Much has been said about military encounters. The properties damaged and individuals killed will remain unaccounted for, unnamed. Such is the character of war. These innocent individuals are pawns to these encounters – collateral damage.

“Unintentional damage or incidental damage affecting facilities, equipment, or personnel, occurring as a result of military actions directed against targeted enemy forces or facilities. Such damage can occur to friendly, neutral, and even enemy forces.” (United States Armed Forces Intelligence Targeting Guide)

My closest experience of war was when I was in my sixth grade seeing our town public market in a local television news program surrounded by tanks and military men.
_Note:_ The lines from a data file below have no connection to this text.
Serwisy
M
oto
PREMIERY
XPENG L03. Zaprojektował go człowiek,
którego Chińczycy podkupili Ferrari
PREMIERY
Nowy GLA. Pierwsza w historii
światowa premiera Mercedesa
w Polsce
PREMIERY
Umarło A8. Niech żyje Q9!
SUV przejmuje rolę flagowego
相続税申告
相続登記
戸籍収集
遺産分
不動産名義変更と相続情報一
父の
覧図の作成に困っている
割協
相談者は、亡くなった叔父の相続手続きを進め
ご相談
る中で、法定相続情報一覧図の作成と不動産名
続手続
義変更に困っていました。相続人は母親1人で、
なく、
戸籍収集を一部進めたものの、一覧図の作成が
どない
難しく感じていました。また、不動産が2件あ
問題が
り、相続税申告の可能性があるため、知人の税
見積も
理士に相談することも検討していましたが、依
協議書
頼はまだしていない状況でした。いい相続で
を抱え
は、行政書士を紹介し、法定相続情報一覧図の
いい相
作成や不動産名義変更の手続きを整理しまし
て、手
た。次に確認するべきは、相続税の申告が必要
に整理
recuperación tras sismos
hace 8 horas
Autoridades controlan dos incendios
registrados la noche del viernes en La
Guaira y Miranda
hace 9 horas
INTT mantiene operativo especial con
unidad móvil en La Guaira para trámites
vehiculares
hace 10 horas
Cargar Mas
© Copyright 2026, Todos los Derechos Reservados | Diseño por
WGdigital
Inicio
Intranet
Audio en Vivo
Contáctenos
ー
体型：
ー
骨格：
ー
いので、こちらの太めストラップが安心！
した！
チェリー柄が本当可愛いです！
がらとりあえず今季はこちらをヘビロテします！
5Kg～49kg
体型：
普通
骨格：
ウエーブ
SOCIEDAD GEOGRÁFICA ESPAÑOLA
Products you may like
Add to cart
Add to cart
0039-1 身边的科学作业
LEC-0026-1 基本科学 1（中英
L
The fear that seeped through my senses during that time was beyond my ability to express. For being twelve years old, seeing with one’s eyes the possibility of death and the result of violence were too much for me to bear. And I just couldn’t imagine those whose lives remain lacking of peace because war chose their homeland to be its arena.

War might have gone cliché for some of us who have been constantly exposed to sloppy coverage of war in Mindanao by local news programs. But for those whose lives will be difficult to define outside the context of war – the children recruited to join rebel groups, the family of Mandi Bangkong, faceless and nameless victims of war in Mindanao living a life caught between crossfire, these clichéd portrayals of their lives will forever be unjustifiable.

Collateral damage, a bland and colorless word, will never fully capture the fear, lives lost, family separated all in the name of national security, national unity, national integrity. Behind these nightly television news about the war in Mindanao are lives whose stories are more compelling than the best documentaries ever produced but will remain hidden in numbers because seeing faces behind these numbers will just be too much to comprehend for an ordinary viewer who is comfortably sitting on a couch in a far-away Manila.

Collateral damage will not tell us about the young children who died because the Philippine army mistook them for rebels. Their bodies will not say anything about the atrocities that caused their deaths because they had to be buried, according to Muslin tradition, before sundown, denying them of any chance to be autopsied.

But who will care looking into the death of these victims. They are after all just the usual result of war – collateral damage.